→ Given text:
● ● ● ● ● ● ●

If you haven’t seen the finale of Fargo yet, come back later.

After what happens in Vegas fails to stay in Vegas, Malvo’s coming for Lester and that’s just for starters. Will there be no end to the number of bodies Malvo leaves lying in his wake? Lester keeps hearing that sinister voice saying, “Is this what you want?” Desperately trying to cover up the murder of wife #2, Lester falls apart in the interrogation room, so much so that even Bill – who, until this point, refused to believe that an old high school chum, in this town of all towns, could do such dastardly deeds – can’t deny what’s staring him right in the eye.

It’s when a grey wolf steps out onto the snowy backroad and pauses in front of Gus’s car that Gus notices Malvo’s red BMW parked in front of a picturesque cabin and creeps in close to investigate. It’s heavy-handed symbolism in the animal motif, but satisfying nonetheless. When Malvo gets in the car and drives away, Gus goes for the cabin. Door’s unlocked? Seems odd.

Fargo Season Finale Recap: Morton's Fork

Molly, Bill, Gus, Lester, Budge, Pepper, Lou, and even Greta are all armed and on guard. Malvo, posing as Budge over the phone, calls off the incoming FBI cavalry and says backup’s not needed. He cons a friendly used car salesman into taking a car for a test drive. It’s a car that looks “just like an old undercover cop car,” the poor, young sales-guy notes. Obviously, he’s a goner.

Malvo’s new used car pulls up to Budge and Pepper who are sitting in the Nygaard driveway where Molly has sent them to keep an eye on Lester. They pull guns on the car and do the come-out-with-your-hands-up thing. The driver is unresponsive. It’s the salesman duct taped to the steering wheel. Duct tape really does come in handy. Malvo appears from out of the white woods, as is his way, and shoots the agents dead; Budge in the head, Pepper in the throat. He makes his way into the house where Lester, having peered out the window and to find only trails of blood in the snow, hides in the bathroom, on the phone with the police, pleading for help. Lester hears Malvo coming, comes out shooting, and nails him in the leg. Malvo throws Lester’s Salesman of The Year award at him, breaking Nygaard’s nose in both a call back to the Vegas elevator and the scene of the crime that started it all. It’s nice when things come full circle.

Fargo Season Finale Recap: Morton's Fork

Malvo’s retreats to the cabin like a wounded animal, and in a most horrific, bloody display, tries to put his obliterated leg back together with an old-fashioned doctor’s kit, some elbow grease, and a real deep breath. (I watched that one through my fingers.) Malvo sits back, gazing out the window where the wolf appears. He’s smiling in a brief moment of calm (does he think he’s winning or does he know it’s the end?) when Gus comes up from out of the shadows and shoots him full of holes. Yep. Gus. Gus got Malvo in the end.

● ● ● ● ● ● ●

→ Recorded information:
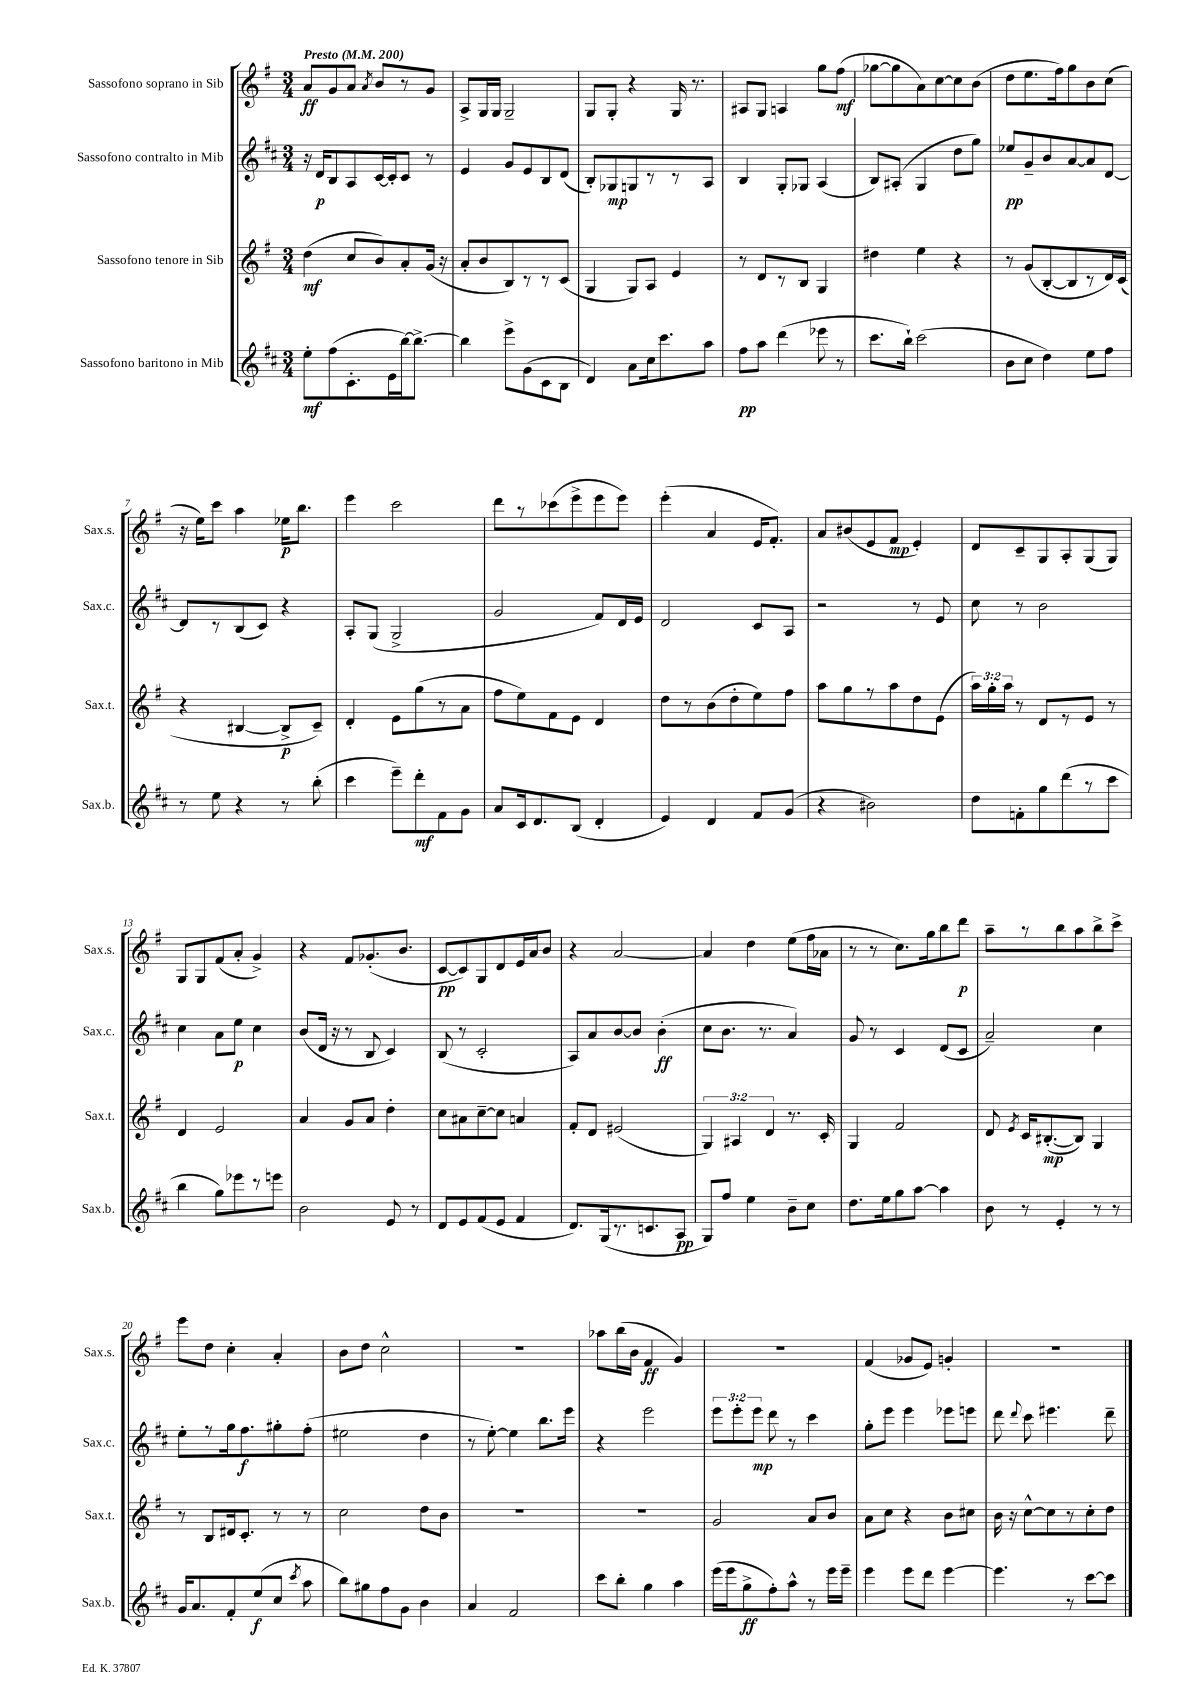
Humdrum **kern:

**kern	**dynam	**kern	**dynam	**kern	**dynam	**kern	**dynam
*part4	*part4	*part3	*part3	*part2	*part2	*part1	*part1
*staff4	*staff4	*staff3	*staff3	*staff2	*staff2	*staff1	*staff1
*I"Sassofono baritono in Mib	*	*I"Sassofono tenore in Sib	*	*I"Sassofono contralto in Mib	*	*I"Sassofono soprano in Sib	*
*I'Sax.b.	*	*I'Sax.t.	*	*I'Sax.c.	*	*I'Sax.s.	*
*clefG2	*	*clefG2	*	*clefG2	*	*clefG2	*
*k[f#c#]	*	*k[f#]	*	*k[f#c#]	*	*k[f#]	*
*M3/4	*	*M3/4	*	*M3/4	*	*M3/4	*
*MM200	*	*MM200	*	*MM200	*	*MM200	*
=1	=1	=1	=1	=1	=1	=1	=1
!	!	!	!	!	!	!LO:TX:a:B:t=Presto	!
8ee'\L	mf	(4dd\	mf	16r	.	8a/L	ff
.	.	.	.	16d/KL	p	.	.
(8ff#\	.	.	.	8B/	.	8g/	.
8.c#'\	.	8cc/L	.	8A/	.	8a/J	.
.	.	.	.	.	.	8qa/	.
.	.	8b/)	.	[16c#/L	.	8b/L	.
16e\L	.	.	.	16c#'/J]	.	.	.
[16bb\J)	.	8a'/	.	8c#/J	.	8r	.
8.bb^\J_	.	.	.	.	.	.	.
.	.	(16g/Jk	.	8r	.	8g/J	.
.	.	16r	.	.	.	.	.
=2	=2	=2	=2	=2	=2	=2	=2
4bb\]	.	8a'/L	.	4e/	.	8A^/L	.
.	.	8b/	.	.	.	16G/L	.
.	.	.	.	.	.	16G/JJ	.
8eee^\L	.	8B/)	.	8g/L	.	2G~/	.
(8g\	.	8r	.	8e/	.	.	.
8c#\	.	8r	.	8B/	.	.	.
8B\J	.	(8c/J	.	(8d/J	.	.	.
=3	=3	=3	=3	=3	=3	=3	=3
4d/)	.	4G/	.	8B'/L)	.	8G/L	.
.	.	.	.	8G-X/	mp	8G'/J	.
8a\L	.	8G/L)	.	8Gn/	.	4r	.
16cc#\k	.	8A/J	.	8r	.	.	.
8.ccc#\	.	.	.	.	.	.	.
.	.	4e/	.	8r	.	16G/	.
.	.	.	.	.	.	8.r	.
8aa\J	.	.	.	8A/J	.	.	.
=4	=4	=4	=4	=4	=4	=4	=4
8ff#\L	pp	8r	.	4B/	.	8A#X/L	.
8aa\J	.	8d/L	.	.	.	8G/J	.
(4ddd\	.	8r	.	8G'/L	.	4An/	.
.	.	8B/J	.	8G-X/J	.	.	.
8eee-X\	.	4G/	.	(4A/	.	8gg\L	.
8r	.	.	.	.	.	(8ff#\J	mf
=5	=5	=5	=5	=5	=5	=5	=5
8.ccc#\L	.	4dd#X\	.	8B/L)	.	[8gg-X\L	.
.	.	.	.	(8A#X'/J	.	8gg-\]	.
16bb`\Jk)	.	.	.	.	.	.	.
(2ccc#\	.	4ee\	.	4G/	.	8a\)	.
.	.	.	.	.	.	[8cc\	.
.	.	4r	.	8dd\L	.	8cc\]	.
.	.	.	.	8gg\J)	.	(8b\J	.
=6	=6	=6	=6	=6	=6	=6	=6
8b\L	.	8r	.	8ee-X/L	pp	8dd\L	.
8cc#\J	.	(8g/L	.	8g~/	.	8.ee\	.
4dd\)	.	[8B'/	.	8b/	.	.	.
.	.	.	.	.	.	16ff#\k)	.
.	.	8B/]	.	[8a/	.	8gg\	.
8ee\L	.	8r	.	8a/]	.	8b\	.
8ff#\J	.	16d/L)	.	[8d/J	.	(8cc\J	.
.	.	(16c/JJ	.	.	.	.	.
!!LO:LB:g=z
=7	=7	=7	=7	=7	=7	=7	=7
8r	.	4r	.	8d/L]	.	16r	.
.	.	.	.	.	.	16ee\KL)	.
8ee\	.	.	.	8r	.	8ccc\J	.
4r	.	[4B#X/	.	(8B/	.	4aa\	.
.	.	.	.	8c#/J)	.	.	.
8r	.	8B#^/L]	p	4r	.	16ee-X\KL	p
.	.	.	.	.	.	8.bb\J	.
(8bb'\	.	8c~/J)	.	.	.	.	.
=8	=8	=8	=8	=8	=8	=8	=8
4ccc#\	.	4d'/	.	8A'/L	.	4eee\	.
.	.	.	.	(8G/J	.	.	.
8eee~\L)	.	8e\L	.	2G^/	.	2ccc\	.
8ddd'\	mf	(8gg\	.	.	.	.	.
8f#\	.	8r	.	.	.	.	.
8g\J	.	8a\J	.	.	.	.	.
=9	=9	=9	=9	=9	=9	=9	=9
8a/L	.	8ff#\L	.	2g/	.	8ddd\L	.
16c#/k	.	8ee\)	.	.	.	8r	.
8.d/	.	.	.	.	.	.	.
.	.	8f#\	.	.	.	(8ccc-X\	.
(8B/J	.	8e\J	.	.	.	8eee^\	.
4d'/	.	4d/	.	8f#/L)	.	8eee\	.
.	.	.	.	16d/L	.	8eee\J)	.
.	.	.	.	16e/JJ	.	.	.
=10	=10	=10	=10	=10	=10	=10	=10
4e/)	.	8dd\L	.	2d/	.	(4eee'\	.
.	.	8r	.	.	.	.	.
4d/	.	(8b\	.	.	.	4a/	.
.	.	8dd'\	.	.	.	.	.
8f#/L	.	8ee\)	.	8c#/L	.	16e/KL	.
.	.	.	.	.	.	8.f#'/J)	.
(8g/J	.	8ff#\J	.	8A/J	.	.	.
=11	=11	=11	=11	=11	=11	=11	=11
4r	.	8aa\L	.	2r	.	8a/L	.
.	.	8gg\	.	.	.	(8b#X/	.
2b#X\)	.	8r	.	.	.	8e/	.
.	.	8aa\	.	.	.	8f#/J	mp
.	.	8dd\	.	8r	.	4e'/)	.
.	.	(8e\J	.	8e/	.	.	.
=12	=12	=12	=12	=12	=12	=12	=12
8dd\L	.	24aa\LL)	.	8cc#\	.	8d/L	.
.	.	24gg'\	.	.	.	.	.
.	.	24aa\JJ	.	.	.	.	.
8fn'\	.	8r	.	8r	.	8c~/	.
8gg\	.	8d/L	.	2b\	.	8G/	.
(8ddd\	.	8r	.	.	.	8A'/	.
8r	.	8e/J	.	.	.	(8G/	.
8ccc#\J	.	8r	.	.	.	8G/J)	.
!!LO:LB:g=z
=13	=13	=13	=13	=13	=13	=13	=13
4bb\	.	4d/	.	4cc#\	.	8G/L	.
.	.	.	.	.	.	8G/	.
8gg\L)	.	2e/	.	8a\L	.	(8f#/	.
8eee-X\	.	.	.	8ee\J	p	8a'/J	.
8r	.	.	.	4cc#\	.	4g^/)	.
8eeen\J	.	.	.	.	.	.	.
=14	=14	=14	=14	=14	=14	=14	=14
2b\	.	4a/	.	(8b/L	.	4r	.
.	.	.	.	16d/Jk	.	.	.
.	.	.	.	16r	.	.	.
.	.	8g/L	.	8r	.	8f#/L	.
.	.	8a/J	.	8B/	.	(8.g-X'/	.
8e/	.	4dd'\	.	4c#/)	.	.	.
.	.	.	.	.	.	8.b/J	.
8r	.	.	.	.	.	.	.
=15	=15	=15	=15	=15	=15	=15	=15
8d/L	.	8cc\L	.	(8B/	.	[8c/L	pp
8e/	.	8a#X\	.	8r	.	8c/])	.
(8f#/	.	[8cc~\	.	2c#'/	.	8G/	.
8e/J	.	8cc\J]	.	.	.	8d/	.
4f#/	.	4an/	.	.	.	16e/L	.
.	.	.	.	.	.	16a/J	.
.	.	.	.	.	.	8b/J	.
=16	=16	=16	=16	=16	=16	=16	=16
8.d/L)	.	8f#'/L	.	8A/L)	.	4r	.
.	.	8d/J	.	8a/	.	.	.
(16G/k	.	.	.	.	.	.	.
8.r	.	(2e#X/	.	[8b/	.	[2a/	.
.	.	.	.	8b/J]	.	.	.
8.cn/	.	.	.	.	.	.	.
.	.	.	.	(4b'\	ff	.	.
8A/J	pp	.	.	.	.	.	.
=17	=17	=17	=17	=17	=17	=17	=17
8G/L)	.	6G/)	.	8cc#\L	.	4a/]	.
8ff#/J	.	.	.	8.b\J	.	.	.
.	.	6A#X/	.	.	.	.	.
4ee\	.	.	.	.	.	4dd\	.
.	.	.	.	8.r	.	.	.
.	.	6d/	.	.	.	.	.
8b~\L	.	8.r	.	4a/)	.	(8ee\L	.
8cc#\J	.	.	.	.	.	16ff#\L	.
.	.	16c'/	.	.	.	16a-X\JJ	.
=18	=18	=18	=18	=18	=18	=18	=18
8.dd\L	.	4G/	.	8g/	.	8r	.
.	.	.	.	8r	.	8r	.
16ee\k	.	.	.	.	.	.	.
8gg\	.	2f#/	.	4c#/	.	8.cc\L)	.
[8aa\J	.	.	.	.	.	.	.
.	.	.	.	.	.	16gg\k	.
4aa\]	.	.	.	(8d/L	.	8bb\	.
.	.	.	.	8c#/J	.	8ddd\J	p
=19	=19	=19	=19	=19	=19	=19	=19
8b\	.	8d/	.	2a~/)	.	8aa~\L	.
.	.	8qe/	.	.	.	.	.
8r	.	16c/KL	.	.	.	8r	.
.	.	([8.B#X'/	mp	.	.	.	.
4e'/	.	.	.	.	.	8bb\	.
.	.	8B#/J])	.	.	.	8aa\	.
8r	.	4G/	.	4cc#\	.	8bb^\	.
8r	.	.	.	.	.	8ccc^\J	.
!!LO:LB:g=z
=20	=20	=20	=20	=20	=20	=20	=20
16g/KL	.	8r	.	8ee'\L	.	8eee\L	.
8.a/	.	.	.	.	.	.	.
.	.	8B/L	.	8r	.	8dd\J	.
8f#'/	.	16d#X/k	.	16gg\k	.	4cc'\	.
.	.	8.c'/J	.	8.ff#\	f	.	.
(8ee/	f	.	.	.	.	.	.
8cc#/J	.	8r	.	8gg#X'\	.	4a'/	.
8qccc#/	.	.	.	.	.	.	.
8aa\	.	8r	.	(8ff#'\J	.	.	.
=21	=21	=21	=21	=21	=21	=21	=21
8bb\L)	.	2cc\	.	2ee#X\	.	8b\L	.
8gg#X\	.	.	.	.	.	8dd\J	.
8ff#\	.	.	.	.	.	2cc^^\	.
8g\J	.	.	.	.	.	.	.
4b\	.	8dd\L	.	4dd\	.	.	.
.	.	8b\J	.	.	.	.	.
=22	=22	=22	=22	=22	=22	=22	=22
4a/	.	2.r	.	8r	.	2.r	.
.	.	.	.	[8ee'\)	.	.	.
2f#/	.	.	.	4ee\]	.	.	.
.	.	.	.	8.bb\L	.	.	.
.	.	.	.	16eee\Jk	.	.	.
=23	=23	=23	=23	=23	=23	=23	=23
8ccc#\L	.	2.r	.	4r	.	8aa-X\L	.
8bb'\J	.	.	.	.	.	(16bb\L	.
.	.	.	.	.	.	16b\JJ	.
4gg\	.	.	.	2eee\	.	4f#/	ff
4aa\	.	.	.	.	.	4g/)	.
=24	=24	=24	=24	=24	=24	=24	=24
(16eee\LL	.	2g/	.	12eee\L	.	2.r	.
16eee\J	.	.	.	.	.	.	.
.	.	.	.	12eee'\	.	.	.
8gg^\	ff	.	.	.	.	.	.
.	.	.	.	12eee\J	mp	.	.
8ff#'\)	.	.	.	8ddd\	.	.	.
8aa^^\J	.	.	.	8r	.	.	.
8r	.	8a/L	.	4ccc#\	.	.	.
16eee\LL	.	8b/J	.	.	.	.	.
16eee~\JJ	.	.	.	.	.	.	.
=25	=25	=25	=25	=25	=25	=25	=25
4eee\	.	8a\L	.	8gg'\L	.	(4f#/	.
.	.	8cc\J	.	8eee\J	.	.	.
8eee\L	.	4r	.	4eee\	.	8g-X/L	.
8ddd\J	.	.	.	.	.	8e/J)	.
[4eee\	.	8b\L	.	8eee-X\L	.	4gn'/	.
.	.	8cc#X\J	.	8eeen\J	.	.	.
=26	=26	=26	=26	=26	=26	=26	=26
4.eee\]	.	16b\	.	8ddd\	.	2.r	.
.	.	16r	.	.	.	.	.
.	.	.	.	8qqddd/	.	.	.
.	.	[8cc^^\L	.	8ccc#\	.	.	.
.	.	8cc\]	.	4.eee#X\	.	.	.
8r	.	8r	.	.	.	.	.
[8ccc#\L	.	8cc'\	.	.	.	.	.
8ccc#\J]	.	8dd\J	.	8ddd~\	.	.	.
==	==	==	==	==	==	==	==
*-	*-	*-	*-	*-	*-	*-	*-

● ● ● ● ● ● ●

→ Stated exercise:
Retype the Fargo finale recap word for word, starting with "If you haven’t" and going on through "in the eye.".

→ The output:
If you haven’t seen the finale of Fargo yet, come back later.

After what happens in Vegas fails to stay in Vegas, Malvo’s coming for Lester and that’s just for starters. Will there be no end to the number of bodies Malvo leaves lying in his wake? Lester keeps hearing that sinister voice saying, “Is this what you want?” Desperately trying to cover up the murder of wife #2, Lester falls apart in the interrogation room, so much so that even Bill – who, until this point, refused to believe that an old high school chum, in this town of all towns, could do such dastardly deeds – can’t deny what’s staring him right in the eye.